[Éléments d'un recueil de questions]

_ _ _ _ _ _ _

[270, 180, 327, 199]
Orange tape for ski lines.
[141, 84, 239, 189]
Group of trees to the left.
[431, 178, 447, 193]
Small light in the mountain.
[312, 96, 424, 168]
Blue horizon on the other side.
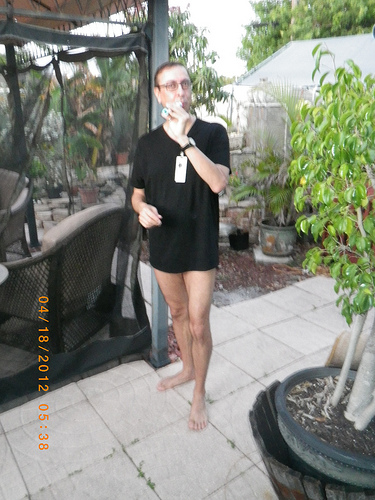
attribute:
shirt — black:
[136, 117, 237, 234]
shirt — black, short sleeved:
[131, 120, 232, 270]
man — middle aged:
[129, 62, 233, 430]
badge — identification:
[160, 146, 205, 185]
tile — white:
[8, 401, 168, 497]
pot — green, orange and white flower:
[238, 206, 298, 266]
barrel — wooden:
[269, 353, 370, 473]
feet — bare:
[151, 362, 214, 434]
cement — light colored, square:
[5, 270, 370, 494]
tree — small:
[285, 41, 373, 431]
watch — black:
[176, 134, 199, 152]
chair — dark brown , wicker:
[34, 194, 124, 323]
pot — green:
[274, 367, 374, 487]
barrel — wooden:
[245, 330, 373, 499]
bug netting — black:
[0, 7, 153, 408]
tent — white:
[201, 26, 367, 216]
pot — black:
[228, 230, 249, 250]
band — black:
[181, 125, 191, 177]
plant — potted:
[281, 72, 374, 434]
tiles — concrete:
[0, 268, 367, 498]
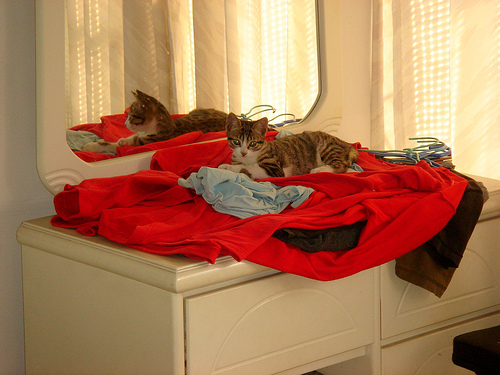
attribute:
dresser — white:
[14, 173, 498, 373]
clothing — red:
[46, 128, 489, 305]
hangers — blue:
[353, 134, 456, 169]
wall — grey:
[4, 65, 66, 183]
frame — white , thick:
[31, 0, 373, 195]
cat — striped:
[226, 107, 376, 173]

_ _ _ _ _ _ _

* Travail demandé *
Mettez à jour les lignes du matériel depuis le début jusqu'à la ligne contenant "[136, 117, 237, 234]", incluse, en remplaçant "shirt" par "jersey" sans rien modifier d'autre. N'incluez pas les images dans la réponse.

* Solution proposée *
[270, 180, 327, 199]
Orange tape for ski lines.
[141, 84, 239, 189]
Group of trees to the left.
[431, 178, 447, 193]
Small light in the mountain.
[312, 96, 424, 168]
Blue horizon on the other side.
attribute:
jersey — black:
[136, 117, 237, 234]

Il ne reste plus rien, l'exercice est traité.